Ferrari’s update is strictly venue-specific. The Scuderia has enlarged the front brake duct cooling exits to cope with Baku’s brake-munching nature. The City Circuit’s long flat-out section funnels into a handful of heavy braking zones; if you get greedy on the pedal without enough air moving through the system, the final laps can become an exercise in survival.
And McLaren? Nothing new on the MCL39. That’s not a panic headline—just a sign they’re content with the package they have and the development runway they’ve chosen. With bigger regulation shifts hovering on the horizon for the coming seasons, some teams are picking their battles and budgets. No one at Woking will be losing sleep if their existing low-drag kit is already sweetly balanced for the castle walls and the 2.2-kilometre blast.

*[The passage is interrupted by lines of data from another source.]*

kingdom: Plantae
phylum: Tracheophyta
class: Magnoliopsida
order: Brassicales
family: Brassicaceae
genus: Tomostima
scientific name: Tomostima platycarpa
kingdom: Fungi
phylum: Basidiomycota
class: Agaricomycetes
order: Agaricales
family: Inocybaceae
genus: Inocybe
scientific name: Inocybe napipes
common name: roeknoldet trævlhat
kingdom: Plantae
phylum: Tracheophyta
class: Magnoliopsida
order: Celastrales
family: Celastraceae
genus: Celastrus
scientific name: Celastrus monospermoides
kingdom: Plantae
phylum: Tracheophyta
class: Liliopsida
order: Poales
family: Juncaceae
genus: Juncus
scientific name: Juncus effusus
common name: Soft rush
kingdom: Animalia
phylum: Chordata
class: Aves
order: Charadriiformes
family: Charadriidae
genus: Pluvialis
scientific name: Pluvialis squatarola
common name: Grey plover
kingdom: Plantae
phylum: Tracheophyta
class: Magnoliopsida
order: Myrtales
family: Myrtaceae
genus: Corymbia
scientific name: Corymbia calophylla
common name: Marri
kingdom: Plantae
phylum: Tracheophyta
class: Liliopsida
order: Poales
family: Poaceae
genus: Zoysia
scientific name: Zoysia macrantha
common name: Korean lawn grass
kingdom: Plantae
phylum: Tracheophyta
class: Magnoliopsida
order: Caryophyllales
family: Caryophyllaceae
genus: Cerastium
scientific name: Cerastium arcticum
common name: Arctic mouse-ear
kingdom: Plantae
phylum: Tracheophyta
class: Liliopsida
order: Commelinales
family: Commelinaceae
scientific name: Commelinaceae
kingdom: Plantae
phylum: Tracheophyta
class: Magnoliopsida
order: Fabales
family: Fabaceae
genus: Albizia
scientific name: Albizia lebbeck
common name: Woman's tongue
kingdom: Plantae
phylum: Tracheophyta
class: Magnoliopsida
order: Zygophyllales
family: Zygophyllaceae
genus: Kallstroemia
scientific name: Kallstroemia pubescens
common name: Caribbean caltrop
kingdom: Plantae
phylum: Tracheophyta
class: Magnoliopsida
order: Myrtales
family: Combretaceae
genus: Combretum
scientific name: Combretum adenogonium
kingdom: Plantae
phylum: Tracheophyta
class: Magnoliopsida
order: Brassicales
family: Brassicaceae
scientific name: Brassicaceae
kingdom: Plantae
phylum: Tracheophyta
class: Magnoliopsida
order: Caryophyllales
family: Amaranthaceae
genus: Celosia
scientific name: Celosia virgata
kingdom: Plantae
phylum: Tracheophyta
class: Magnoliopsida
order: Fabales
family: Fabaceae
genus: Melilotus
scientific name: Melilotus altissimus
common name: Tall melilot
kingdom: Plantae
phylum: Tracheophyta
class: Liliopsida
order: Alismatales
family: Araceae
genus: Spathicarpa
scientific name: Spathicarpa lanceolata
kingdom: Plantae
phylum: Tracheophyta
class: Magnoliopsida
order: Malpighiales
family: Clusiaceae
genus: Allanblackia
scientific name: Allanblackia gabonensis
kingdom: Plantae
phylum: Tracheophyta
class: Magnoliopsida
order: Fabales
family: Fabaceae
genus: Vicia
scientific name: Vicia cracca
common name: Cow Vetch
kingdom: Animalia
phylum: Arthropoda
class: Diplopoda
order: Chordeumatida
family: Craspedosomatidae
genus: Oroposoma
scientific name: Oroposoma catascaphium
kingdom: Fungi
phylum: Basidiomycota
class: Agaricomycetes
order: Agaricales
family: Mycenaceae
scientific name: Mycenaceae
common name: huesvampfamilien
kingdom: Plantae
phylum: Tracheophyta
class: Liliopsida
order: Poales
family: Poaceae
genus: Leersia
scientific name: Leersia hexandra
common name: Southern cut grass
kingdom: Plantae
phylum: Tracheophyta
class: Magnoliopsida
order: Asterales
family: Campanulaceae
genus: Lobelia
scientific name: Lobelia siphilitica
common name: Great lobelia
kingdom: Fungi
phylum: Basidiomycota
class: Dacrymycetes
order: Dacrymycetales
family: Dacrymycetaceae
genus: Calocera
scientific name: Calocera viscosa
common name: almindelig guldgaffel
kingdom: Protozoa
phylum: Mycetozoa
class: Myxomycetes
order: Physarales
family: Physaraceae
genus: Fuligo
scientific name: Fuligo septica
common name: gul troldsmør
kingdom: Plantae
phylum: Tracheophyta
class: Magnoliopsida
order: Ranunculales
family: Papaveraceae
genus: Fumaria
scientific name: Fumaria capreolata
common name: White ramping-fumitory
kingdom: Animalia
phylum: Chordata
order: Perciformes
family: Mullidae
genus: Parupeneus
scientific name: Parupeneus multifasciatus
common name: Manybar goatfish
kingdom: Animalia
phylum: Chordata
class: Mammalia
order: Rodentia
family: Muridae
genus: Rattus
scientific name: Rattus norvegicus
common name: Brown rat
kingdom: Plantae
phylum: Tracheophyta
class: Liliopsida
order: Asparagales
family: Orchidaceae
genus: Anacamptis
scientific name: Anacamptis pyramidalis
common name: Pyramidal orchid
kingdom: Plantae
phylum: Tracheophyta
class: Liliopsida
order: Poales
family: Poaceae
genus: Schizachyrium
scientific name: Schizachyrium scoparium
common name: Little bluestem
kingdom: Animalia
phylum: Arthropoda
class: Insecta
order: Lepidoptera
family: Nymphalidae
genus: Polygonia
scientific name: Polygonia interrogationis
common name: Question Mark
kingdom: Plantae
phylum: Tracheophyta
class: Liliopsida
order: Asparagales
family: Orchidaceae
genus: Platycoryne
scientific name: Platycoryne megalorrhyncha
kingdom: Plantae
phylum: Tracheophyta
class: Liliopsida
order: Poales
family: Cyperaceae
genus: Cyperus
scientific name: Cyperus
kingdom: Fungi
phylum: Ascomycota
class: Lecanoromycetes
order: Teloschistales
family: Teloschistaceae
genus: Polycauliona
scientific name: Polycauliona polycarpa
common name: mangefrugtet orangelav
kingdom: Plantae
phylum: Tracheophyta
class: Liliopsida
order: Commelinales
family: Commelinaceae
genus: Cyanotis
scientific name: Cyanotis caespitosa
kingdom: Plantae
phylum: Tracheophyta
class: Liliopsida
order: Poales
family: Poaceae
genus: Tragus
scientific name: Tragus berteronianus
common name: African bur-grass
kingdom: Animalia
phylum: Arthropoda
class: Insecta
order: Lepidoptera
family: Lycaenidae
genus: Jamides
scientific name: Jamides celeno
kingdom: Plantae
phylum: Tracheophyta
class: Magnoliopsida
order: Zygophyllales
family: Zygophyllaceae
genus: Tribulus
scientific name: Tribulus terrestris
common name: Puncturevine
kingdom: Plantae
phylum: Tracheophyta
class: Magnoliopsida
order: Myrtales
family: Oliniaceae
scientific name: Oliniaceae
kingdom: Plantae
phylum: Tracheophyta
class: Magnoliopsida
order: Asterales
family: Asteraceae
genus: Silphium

They’re not alone. Aston Martin, Alpine, Williams, Sauber and Haas have also resisted the urge to open the parts crates this weekend. In a cost-capped world, you don’t bring new carbon unless you’re sure it buys lap time here and doesn’t compromise the rest of the calendar.
One exception beyond the big three: Racing Bulls. The Faenza squad has given its drivers the option to bolt on updated front brake ducts for Azerbaijan, a circuit-specific tweak intended to sharpen cooling efficiency via refined duct geometry. The same thinking continues at the rear of the car, with revised rear brake ducts to match. It’s a modest but sensible Baku play—protect the brakes, protect the race.
This is the familiar late-season pattern. As the window narrows, big-ticket upgrades give way to event-led fettling: brake ducts for heat, wing tips for drag, tiny surface changes that make the car just a touch easier to drive when it matters. The headline numbers don’t change, but the way the car treats its tyres into lap 40 can.
So the paddock split is clear. Red Bull, Mercedes and Ferrari have fired small shots in search of clean execution in a low-drag, high-brake weekend. McLaren and much of the midfield have chosen continuity over novelty. If you’re reading between the lines, that’s confidence in baseline set-ups versus a need to squeeze a little more out of the package around 340km/h.
Baku tends to expose the bold and the unprepared equally. The team that finds front-end bite without spiking drag will own the slipstream games down the main straight—and live to brake late into Turn 1. The rest is just paperwork.